### Task goal
Answer these questions about the Hive forum thread, one per line:
(a) What sorting clause does Zheng Shao say Hive has?
(b) Which column does his example query sort by, and in what order?
(c) Which method does Suhail Doshi say he can avoid calling?

Grokbase Groups Hive user March 2009
FAQ
Since Hive does not have an ORDER BY...yet what is the solution for getting
the top 10 rows based on a field without having your client in thrift
getting too much data back? Seems like it is possible to actually get too
much data but unfortunately you have to get all rows and sort by yourself.

Suhail

Search Discussions

  • Zheng Shao at Mar 26, 2009 at 1:43 am
    There is a SORT BY.

    You can do:
    SELECT * FROM tableA SORT BY c1 DESC;

    Then each of the partition will be sorted.

    However in order to get the global 10, we will need to do LIMIT 10 on top of
    that. LIMIT 10 and SORT BY do not work exactly as the user wants now.


    Zheng
    On Wed, Mar 25, 2009 at 3:23 PM, Suhail Doshi wrote:

    Since Hive does not have an ORDER BY...yet what is the solution for getting
    the top 10 rows based on a field without having your client in thrift
    getting too much data back? Seems like it is possible to actually get too
    much data but unfortunately you have to get all rows and sort by yourself.

    Suhail


    --
    Yours,
    Zheng
  • Suhail Doshi at Mar 26, 2009 at 4:03 am
    Ah okay, I guess I can simply just not do fetchAll() to grab the global ten
    so I do not mistakenly grab too much data.

    Suhail
    On Wed, Mar 25, 2009 at 6:43 PM, Zheng Shao wrote:

    There is a SORT BY.

    You can do:
    SELECT * FROM tableA SORT BY c1 DESC;

    Then each of the partition will be sorted.

    However in order to get the global 10, we will need to do LIMIT 10 on top
    of that. LIMIT 10 and SORT BY do not work exactly as the user wants now.


    Zheng
    On Wed, Mar 25, 2009 at 3:23 PM, Suhail Doshi wrote:

    Since Hive does not have an ORDER BY...yet what is the solution for
    getting the top 10 rows based on a field without having your client in
    thrift getting too much data back? Seems like it is possible to actually get
    too much data but unfortunately you have to get all rows and sort by
    yourself.

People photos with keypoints
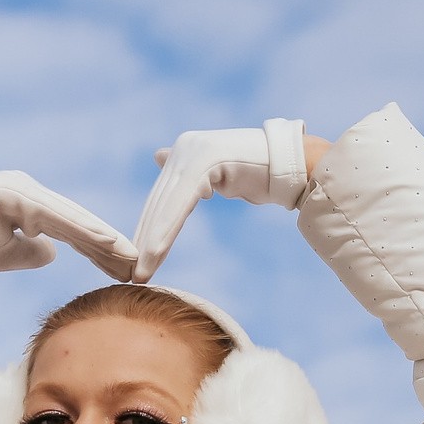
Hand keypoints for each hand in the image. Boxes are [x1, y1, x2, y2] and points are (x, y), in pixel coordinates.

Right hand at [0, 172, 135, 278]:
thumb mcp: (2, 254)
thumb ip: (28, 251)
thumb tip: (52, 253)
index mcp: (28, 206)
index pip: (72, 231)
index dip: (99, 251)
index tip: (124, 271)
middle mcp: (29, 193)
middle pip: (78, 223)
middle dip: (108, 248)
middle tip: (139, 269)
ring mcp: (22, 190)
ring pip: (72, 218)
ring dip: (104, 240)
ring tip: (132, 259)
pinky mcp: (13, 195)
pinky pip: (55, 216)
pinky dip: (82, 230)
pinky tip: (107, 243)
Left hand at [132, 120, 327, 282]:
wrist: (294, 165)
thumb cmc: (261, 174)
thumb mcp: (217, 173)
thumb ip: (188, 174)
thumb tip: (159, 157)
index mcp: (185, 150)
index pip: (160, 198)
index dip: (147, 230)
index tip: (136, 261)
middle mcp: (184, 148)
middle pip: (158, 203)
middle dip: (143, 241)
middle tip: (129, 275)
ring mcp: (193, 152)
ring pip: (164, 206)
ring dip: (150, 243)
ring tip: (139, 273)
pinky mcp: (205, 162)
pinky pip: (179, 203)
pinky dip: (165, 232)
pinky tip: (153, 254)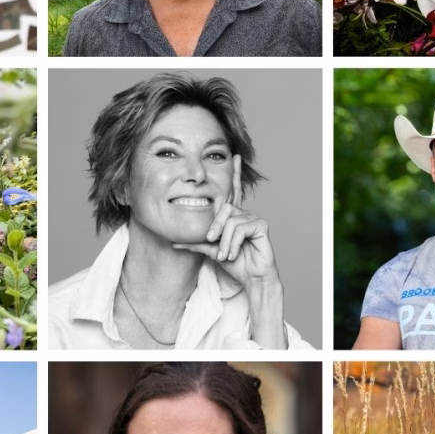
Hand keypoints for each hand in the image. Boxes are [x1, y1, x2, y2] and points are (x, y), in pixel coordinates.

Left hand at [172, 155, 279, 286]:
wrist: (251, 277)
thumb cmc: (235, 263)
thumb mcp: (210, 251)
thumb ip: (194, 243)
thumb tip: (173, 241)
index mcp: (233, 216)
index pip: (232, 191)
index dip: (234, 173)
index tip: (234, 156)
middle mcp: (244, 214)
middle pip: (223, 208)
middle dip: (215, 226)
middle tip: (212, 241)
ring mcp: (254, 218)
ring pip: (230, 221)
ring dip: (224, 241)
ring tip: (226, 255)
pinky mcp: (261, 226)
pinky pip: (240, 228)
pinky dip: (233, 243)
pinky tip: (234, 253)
...
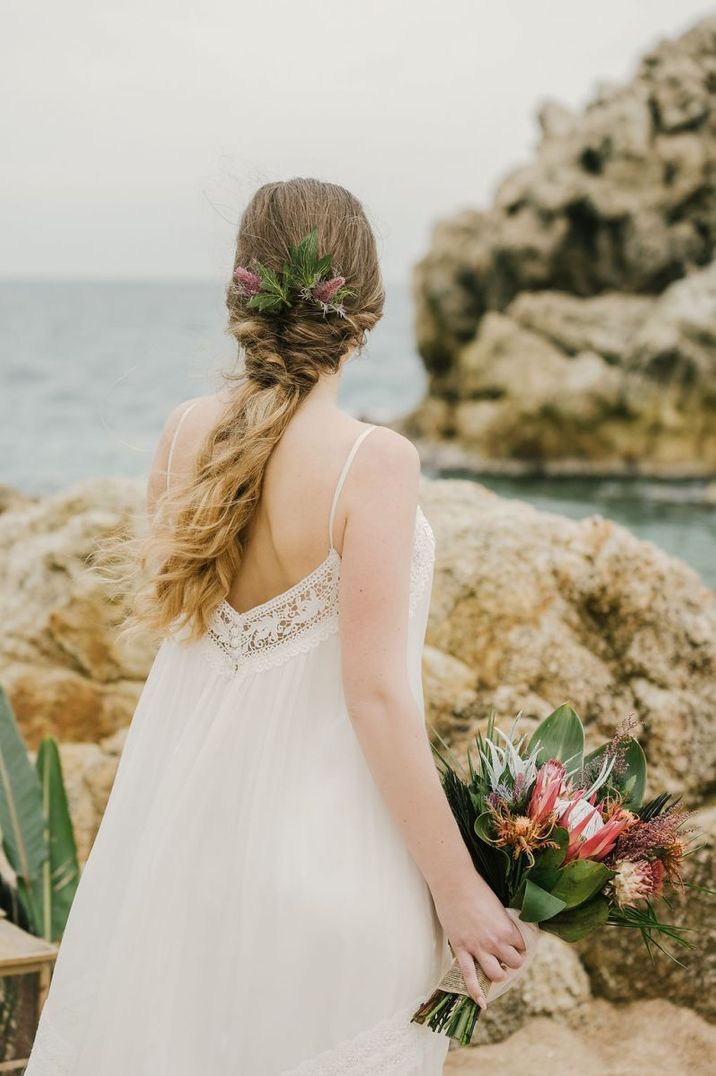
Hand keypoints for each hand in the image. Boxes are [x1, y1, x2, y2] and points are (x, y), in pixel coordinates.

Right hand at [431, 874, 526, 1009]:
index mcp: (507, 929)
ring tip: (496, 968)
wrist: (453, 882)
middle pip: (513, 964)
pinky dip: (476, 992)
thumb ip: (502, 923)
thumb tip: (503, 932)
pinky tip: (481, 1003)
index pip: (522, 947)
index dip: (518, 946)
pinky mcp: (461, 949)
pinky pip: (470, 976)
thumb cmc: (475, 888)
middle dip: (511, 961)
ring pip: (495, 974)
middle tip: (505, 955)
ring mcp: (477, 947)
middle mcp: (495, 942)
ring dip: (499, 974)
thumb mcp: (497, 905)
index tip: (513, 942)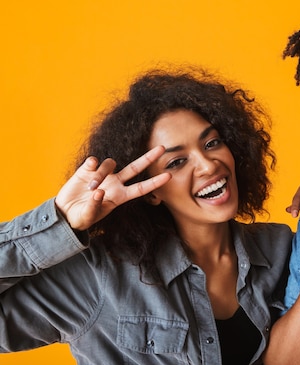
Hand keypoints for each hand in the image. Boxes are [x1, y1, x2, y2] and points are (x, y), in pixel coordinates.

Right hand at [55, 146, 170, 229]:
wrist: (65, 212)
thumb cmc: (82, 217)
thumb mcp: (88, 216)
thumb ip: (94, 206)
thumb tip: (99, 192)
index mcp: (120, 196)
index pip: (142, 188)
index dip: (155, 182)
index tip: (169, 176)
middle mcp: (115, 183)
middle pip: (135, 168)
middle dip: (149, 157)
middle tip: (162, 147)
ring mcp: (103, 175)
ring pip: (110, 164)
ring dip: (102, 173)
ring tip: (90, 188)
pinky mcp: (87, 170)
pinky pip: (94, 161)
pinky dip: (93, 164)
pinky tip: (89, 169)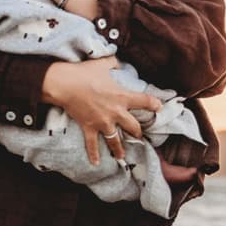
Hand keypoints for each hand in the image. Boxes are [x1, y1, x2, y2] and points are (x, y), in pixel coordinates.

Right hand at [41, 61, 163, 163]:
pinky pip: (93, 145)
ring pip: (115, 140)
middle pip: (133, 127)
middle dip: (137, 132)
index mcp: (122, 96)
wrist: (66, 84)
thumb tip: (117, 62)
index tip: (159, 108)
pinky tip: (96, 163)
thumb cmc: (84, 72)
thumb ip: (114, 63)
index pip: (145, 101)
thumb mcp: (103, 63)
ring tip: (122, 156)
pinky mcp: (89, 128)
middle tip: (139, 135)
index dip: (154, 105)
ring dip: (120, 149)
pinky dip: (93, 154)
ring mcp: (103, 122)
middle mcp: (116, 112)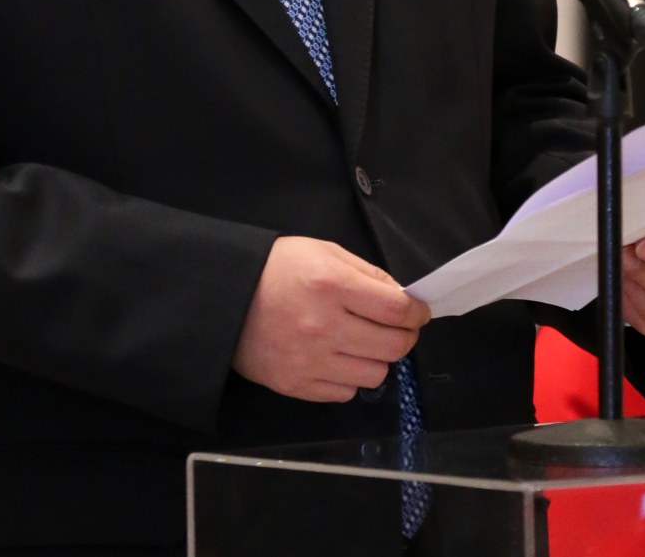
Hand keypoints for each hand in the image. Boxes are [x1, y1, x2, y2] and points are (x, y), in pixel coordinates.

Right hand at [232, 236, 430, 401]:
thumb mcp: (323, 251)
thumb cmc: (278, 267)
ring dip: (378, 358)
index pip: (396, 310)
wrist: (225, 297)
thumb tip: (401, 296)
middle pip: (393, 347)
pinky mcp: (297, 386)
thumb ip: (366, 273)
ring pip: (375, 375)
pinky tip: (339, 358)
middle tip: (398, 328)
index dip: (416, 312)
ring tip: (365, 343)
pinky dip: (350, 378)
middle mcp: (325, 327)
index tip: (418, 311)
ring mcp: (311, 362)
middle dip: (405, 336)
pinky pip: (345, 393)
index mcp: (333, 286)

### Solution
(a) SORT BY
(b) Column c1, in descending order (DESC)
(c) fetchAll()